Method Parameter Count (M) FLOPs (M)
ShuffleNet + YOLO v3 4.6 502
MobileNet + YOLO v3 3.5 418
Mobile-former 4.2 496
MobileViT 5.6 598
LW-FORNet (Proposed) 2.9 356

Finally, to further verify whether the proposed method can accurately localize target regions, for each foreign object category, 100 images were randomly selected, and the average IoU value for each category was computed across three different detection models, including the well-performing Faster R-CNN and YOLO v3 on authoritative datasets like ImageNet. The IoU value represents the overlap between the output region and the ground truth region; a higher value indicates more accurate localization. The designed LW-FORNet network achieved higher IoU values than both Faster R-CNN and YOLO v3 across all foreign object categories, demonstrating that the designed network structure is more suitable for transmission line foreign object recognition.

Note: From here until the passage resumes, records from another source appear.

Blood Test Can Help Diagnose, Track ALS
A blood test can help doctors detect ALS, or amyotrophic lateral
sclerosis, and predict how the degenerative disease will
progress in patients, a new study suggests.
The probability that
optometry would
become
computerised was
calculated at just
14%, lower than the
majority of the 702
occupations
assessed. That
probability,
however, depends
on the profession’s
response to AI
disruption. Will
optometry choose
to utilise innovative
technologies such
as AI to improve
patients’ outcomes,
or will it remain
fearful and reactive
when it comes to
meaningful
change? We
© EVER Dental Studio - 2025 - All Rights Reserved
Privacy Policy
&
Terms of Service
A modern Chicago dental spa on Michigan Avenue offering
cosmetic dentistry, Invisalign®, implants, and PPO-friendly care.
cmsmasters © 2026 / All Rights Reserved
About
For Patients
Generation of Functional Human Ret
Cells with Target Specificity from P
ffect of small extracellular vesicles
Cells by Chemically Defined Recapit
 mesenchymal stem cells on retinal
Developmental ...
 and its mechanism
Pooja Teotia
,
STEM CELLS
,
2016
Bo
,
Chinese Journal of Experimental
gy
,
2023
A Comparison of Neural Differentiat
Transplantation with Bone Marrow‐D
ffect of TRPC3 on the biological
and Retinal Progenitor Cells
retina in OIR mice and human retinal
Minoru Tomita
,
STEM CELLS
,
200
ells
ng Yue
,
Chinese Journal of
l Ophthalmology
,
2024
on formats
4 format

Furthermore, there is significant variation in the average IoU values among the seven common foreign object categories encountered during UAV drone patrols. Bird repellent spikes have a relatively low IoU value, primarily because this type of foreign object shares similar material and color with the transmission tower, increasing the feature learning difficulty for the LW-FORNet network. Plastic debris, a common non-body foreign object, has the highest IoU value, demonstrating the effectiveness of the proposed method for the line foreign object recognition task.

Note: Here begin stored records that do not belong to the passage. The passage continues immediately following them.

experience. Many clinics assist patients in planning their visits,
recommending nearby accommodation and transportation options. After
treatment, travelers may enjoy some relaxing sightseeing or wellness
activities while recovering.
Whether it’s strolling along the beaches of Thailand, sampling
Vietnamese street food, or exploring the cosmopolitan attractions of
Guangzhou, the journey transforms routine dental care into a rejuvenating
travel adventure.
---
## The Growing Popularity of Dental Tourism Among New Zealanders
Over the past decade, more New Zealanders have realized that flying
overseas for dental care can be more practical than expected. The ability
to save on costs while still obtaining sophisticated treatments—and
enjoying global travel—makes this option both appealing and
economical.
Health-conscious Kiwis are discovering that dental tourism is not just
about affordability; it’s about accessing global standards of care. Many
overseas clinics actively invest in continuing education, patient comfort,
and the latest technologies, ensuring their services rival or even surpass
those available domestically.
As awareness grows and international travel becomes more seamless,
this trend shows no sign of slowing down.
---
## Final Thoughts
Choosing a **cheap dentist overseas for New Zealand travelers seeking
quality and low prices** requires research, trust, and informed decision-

Moreover, to visually demonstrate the effectiveness of the proposed UAV drone line inspection foreign object detection method based on the lightweight convolutional neural network LW-FORNet, sample detection results are visualized. The images show the detection of various foreign objects including insulators, tree branches, bird nests, bird repellent spikes, and plastic debris. Each visualized bounding box is labeled in the top-left corner with the object type and confidence score. A higher confidence score indicates more accurate recognition. The accurate annotation results are closely tied to both the feature extraction backbone network and the head detector. The feature extraction backbone network thoroughly learns the features of foreign objects, while the head detector calculates the bounding box localization based on the high-level semantic information learned by the backbone, ultimately producing the visualized image results. The visualization results更直观地证明 that inspection UAV drones equipped with the LW-FORNet network can accurately localize foreign objects and identify obstacles present on the transmission lines, providing significant assistance and support for transmission line inspection.

Conclusion

To enhance the accuracy and speed of foreign object detection during UAV drone line inspections and improve the efficiency of transmission line patrols, a method for UAV drone line inspection foreign object recognition based on LW-FORNet was proposed. LW-FORNet is a novel lightweight object detection network whose structure incorporates design concepts from GhostNet and YOLO v3. During the training of the LW-FORNet network, a hierarchical Dropout mechanism and an attention mechanism were introduced to improve training stability and the network’s local perceptual capability. Furthermore, to meet the training requirements of LW-FORNet, a foreign object image dataset was collected and organized based on 10kV and above transmission lines in a designated city. Data augmentation techniques such as geometric transformations were applied, resulting in a final dataset containing 35,000 images. To validate the method’s effectiveness, extensive comparative experiments were conducted across multiple dimensions: detection accuracy, speed, network complexity, IoU values, and visualization. The experimental results show that the proposed method significantly improves both the real-time performance and accuracy of foreign object detection. It requires only 29ms to process a single image and achieves an mAP of 81.6%, surpassing classic object detection models like Faster R-CNN. In terms of complexity, it clearly outperforms recently proposed lightweight networks such as MobileViT. The successful deployment of this lightweight model on a UAV drone platform demonstrates its practical utility for real-world power line inspection tasks, paving the way for more autonomous and efficient grid maintenance using UAV drone technology.